Answer
The tangent vector at $t=1$ is ${\rm{r}}'\left( 1 \right) = \left( { - 2,1} \right)$
Please see the figure attached. The red arrow represents the tangent vector.
Work Step by Step
Recall that the derivative vector ${\rm{r}}'\left( {{t_0}} \right)$ points in the direction tangent to the path traced by ${\bf{r}}\left( t \right)$ at $t = {t_0}$. For the curve ${\bf{r}}\left( t \right) = \left( {1 - {t^2},t} \right)$ we get ${\rm{r}}'\left( t \right) = \left( { - 2t,1} \right)$. Thus, the tangent vector at $t=1$ is ${\rm{r}}'\left( 1 \right) = \left( { - 2,1} \right)$. The point corresponding to $t=1$ is ${\bf{r}}\left( 1 \right) = \left( {0,1} \right)$.

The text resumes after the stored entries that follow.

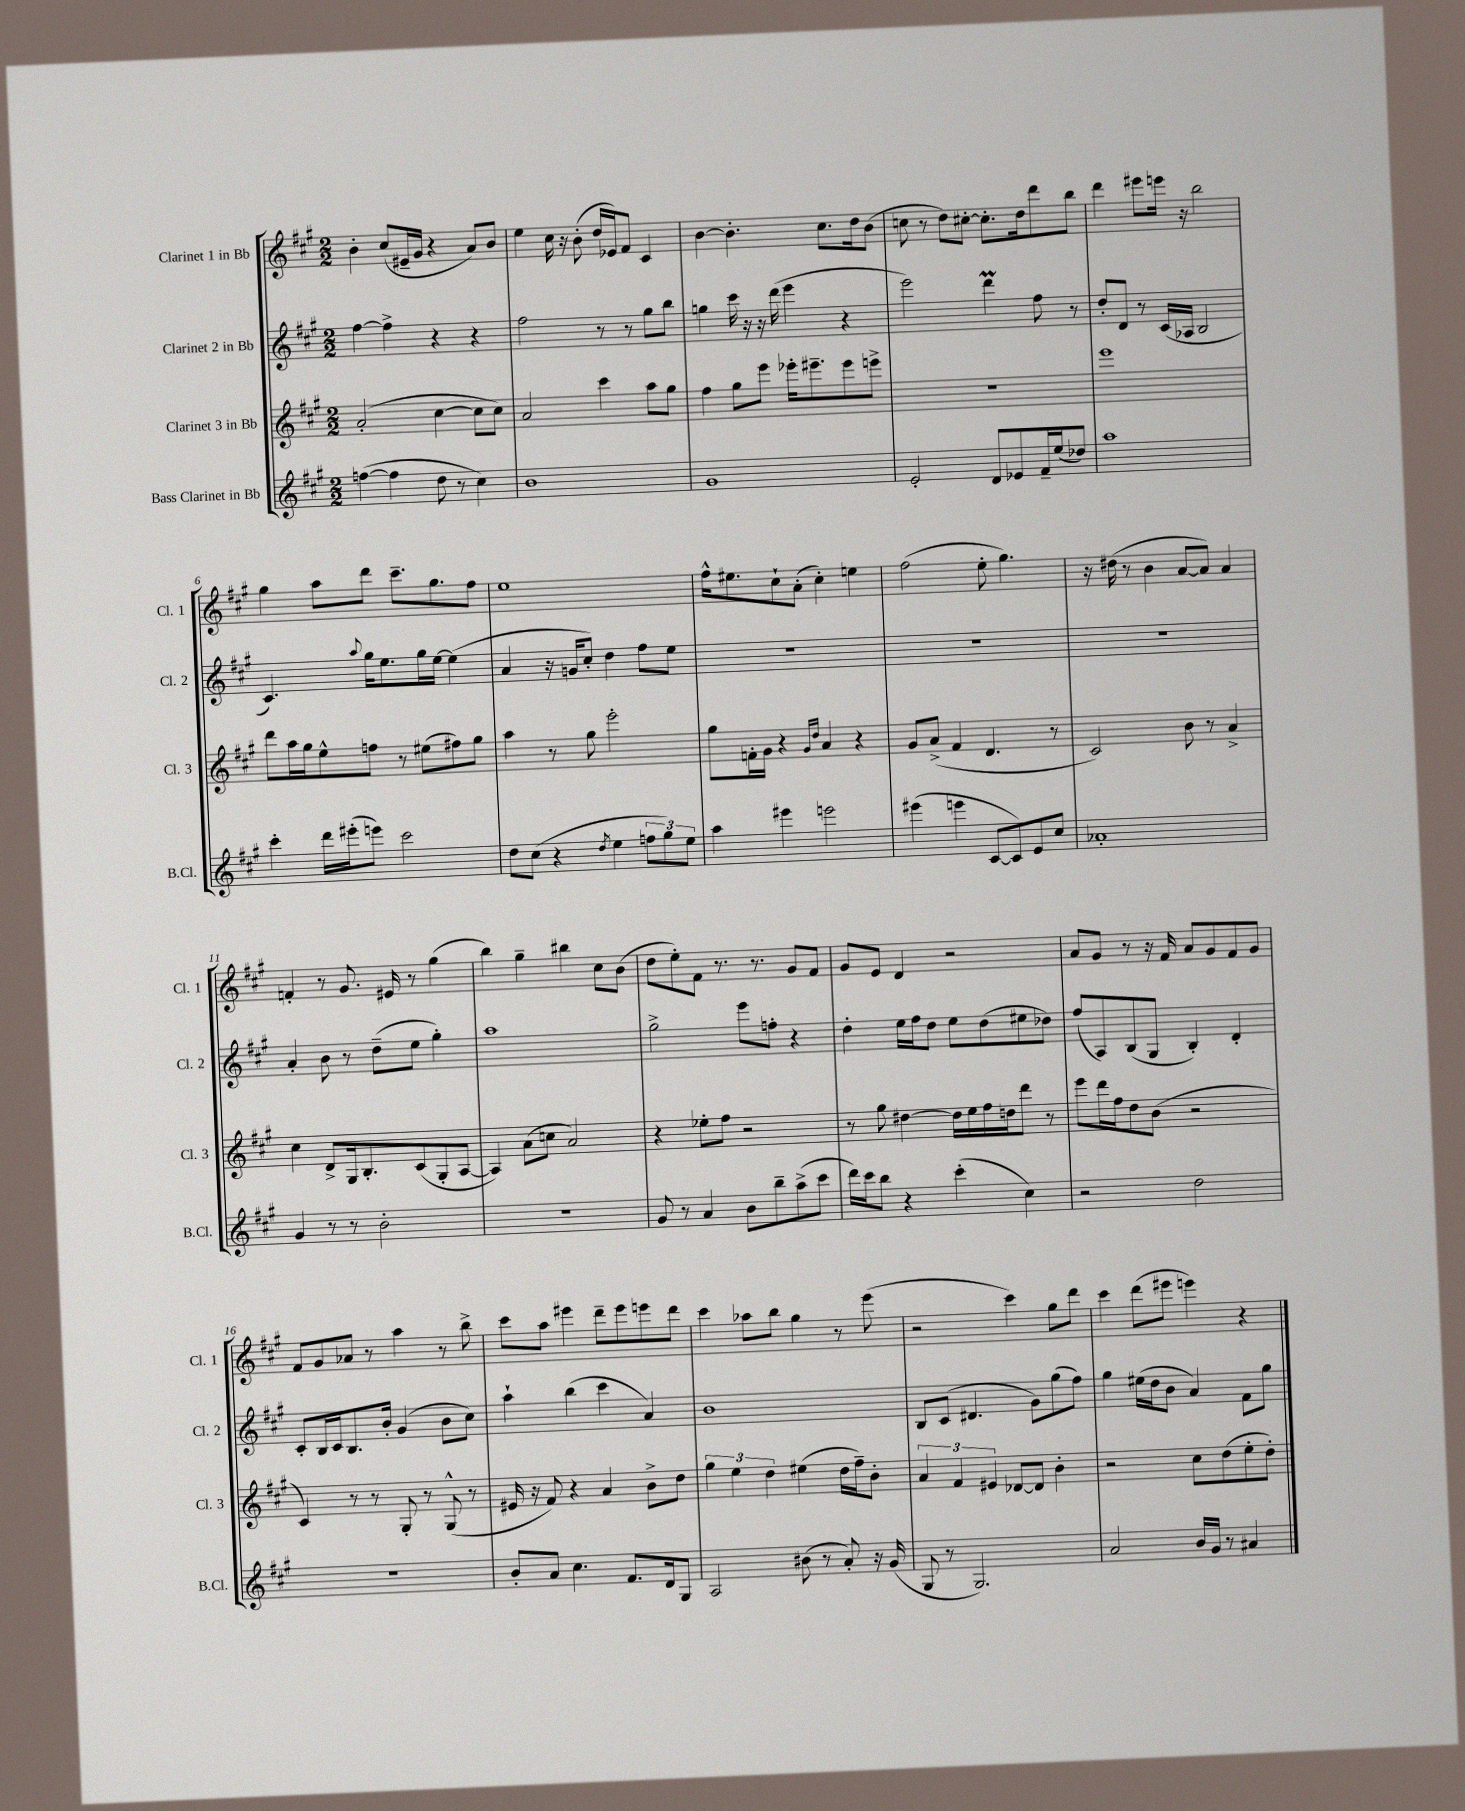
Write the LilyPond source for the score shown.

<<
\new StaffGroup <<
\new Staff = "s0" \with { instrumentName = "Clarinet 1 in Bb" shortInstrumentName = "Cl. 1" } {
    \clef treble \key a \major \numericTimeSignature \time 2/2
    b'4-. cis''8( eis'16-- gis'16 r4 a'8) b'8 |
    e''4 cis''16 r16 b'8-.( d''16 ees'16) fis'8 cis'4 |
    b'4~ b'4.-. cis''8. d''16 b'8( |
    c''8 r8 d''8) cis''8~-. cis''8.-. d''16 d'''8 b''8 |
    d'''4 eis'''8 e'''16 r16 b''2 |
    gis''4 a''8 d'''8 cis'''8.-- gis''8. fis''8 |
    e''1 |
    fis''16-^ eis''8. cis''8-! a'8-.( cis''4-.) e''4 |
    fis''2( e''8-. gis''4.) |
    r16 dis''16( r8 b'4 a'8~ a'8) a'4 |
    f'4-. r8 gis'8. eis'16 r8 gis''4( |
    b''4) gis''4-- bis''4 cis''8 b'8( |
    d''8 e''8-.) fis'8 r8. r8. gis'8 fis'8 |
    gis'8 e'8 d'4 r2 |
    a'8 gis'8 r8 r16 fis'16 a'8 gis'8 fis'8 gis'8 |
    fis'8 gis'8 aes'8 r8 a''4 r8 b''8-> |
    cis'''8 a''8 eis'''4 d'''8-- eis'''8 e'''8 d'''8 |
    cis'''4 aes''8 b''8 gis''4 r8 e'''8( |
    r2 cis'''4) gis''8 d'''8 |
    cis'''4 d'''8( eis'''8 e'''4) r4 \bar "|." |
}
\new Staff = "s1" \with { instrumentName = "Clarinet 2 in Bb" shortInstrumentName = "Cl. 2" } {
    \clef treble \key a \major \numericTimeSignature \time 2/2
    fis''4~ fis''4-> r4 r4 |
    fis''2 r8 r8 gis''8 b''8 |
    g''4 cis'''16 r16 r16 d'''16( e'''4 r4 |
    e'''2) d'''4\prall fis''8 r8 |
    d''8-. d'8 r8 cis'16( aes16 b2 |
    cis'4.) \appoggiatura { a''8 } gis''16 e''8. gis''16 e''16~ e''4( |
    a'4 r16 g'16 cis''8-.) d''4 fis''8 e''8 |
    R1 |
    R1 |
    R1 |
    a'4-. b'8 r8 d''8--( e''8 gis''4-.) |
    a''1 |
    gis''2-> e'''8 f''8-. r4 |
    d''4-. e''16 fis''16 d''8 e''8 d''8( eis''8 des''8) |
    fis''8( a8) b8( gis8 b4-.) d'4-. |
    cis'8-. b16 cis'16 b8. b'16-. gis'4( b'8 cis''8) |
    a''4-! b''4( cis'''4 a'4) |
    b'1 |
    b8 cis'8( dis'4. gis'8) gis''8( fis''8) |
    gis''4 eis''16( d''16 b'8 a'4) fis'8 gis''8 \bar "|." |
}
\new Staff = "s2" \with { instrumentName = "Clarinet 3 in Bb" shortInstrumentName = "Cl. 3" } {
    \clef treble \key a \major \numericTimeSignature \time 2/2
    a'2-.( cis''4~ cis''8 cis''8) |
    a'2 cis'''4 a''8 gis''8 |
    fis''4 gis''8 e'''8 ees'''16-. eis'''8.-- eis'''8 e'''8-> |
    R1 |
    e'''1 |
    d'''8 a''16 gis''16 e''8-^ f''8 r8 eis''8( fis''8) gis''8 |
    a''4 r8 gis''8 e'''2-. |
    gis''8 f'16-. gis'16 r4 \grace { gis'16 d''16 } a'4 r4 |
    gis'8 a'8->( fis'4 d'4. r8 |
    cis'2) b'8 r8 a'4-> |
    cis''4 d'8-> gis16 b8.-. cis'8( gis8-. a8~ |
    a4) a'8( c''8 a'2) |
    r4 ees''8-. fis''8 r2 |
    r8 gis''8 dis''4~ dis''16 e''16 fis''16 d''16 d'''8 r8 |
    e'''8 d'''16 fis''16 d''8 b'8( r2 |
    cis'4) r8 r8 gis8-. r8 gis8-^( r8 |
    eis'16 r16 fis'8) r4 a'4 b'8-> d''8 |
    \tuplet 3/2 { gis''4 e''4 d''4 } eis''4( d''16 fis''16--) b'8-. |
    \tuplet 3/2 { a'4 fis'4 eis'4 } des'8~ des'8 b'4-. |
    r2 cis''8 d''8( e''8-. d''8-.) \bar "|." |
}
\new Staff = "s3" \with { instrumentName = "Bass Clarinet in Bb" shortInstrumentName = "B.Cl." } {
    \clef treble \key a \major \numericTimeSignature \time 2/2
    f''4~( f''4 d''8 r8 cis''4) |
    b'1 |
    gis'1 |
    e'2-. d'8 ees'8 fis'16-- e''16( des''8) |
    a''1 |
    cis'''4-. d'''16 eis'''16-.( e'''8) cis'''2 |
    d''8 cis''8( r4 \acciaccatura { d''8 } e''4 \tuplet 3/2 { f''8 gis''8) e''8 } |
    a''4 eis'''4 e'''2 |
    eis'''4( e'''4 cis'8~ cis'8) e'8 cis''8 |
    aes'1-. |
    gis'4 r8 r8 b'2-. |
    R1 |
    gis'8 r8 a'4 b'8 b''8-- a''8->( cis'''8 |
    d'''16) cis'''16 b''8 r4 cis'''4-.( cis''4) |
    r2 d''2 |
    R1 |
    b'8-. a'8 cis''4. fis'8. d'16 gis8 |
    a2 bis'8( r8 a'8-.) r16 gis'16( |
    gis8 r8 gis2.) |
    a'2 b'16 gis'16 r8 ais'4 \bar "|." |
}
>>
>>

We evaluate several points for the interval $ - 3 \le t \le 3$ and list them in the following table. Then we plot the points and join them to obtain the curve.
$\begin{array}{*{20}{c}}
t&{\left( {x,y} \right)}\\
{ - 3}&{\left( { - 8, - 3} \right)}\\
{ - 2}&{\left( { - 3, - 2} \right)}\\
{ - 1}&{\left( {0, - 1} \right)}\\
0&{\left( {1,0} \right)}\\
1&{\left( {0,1} \right)}\\
2&{\left( { - 3,2} \right)}\\
3&{\left( { - 8,3} \right)}
\end{array}$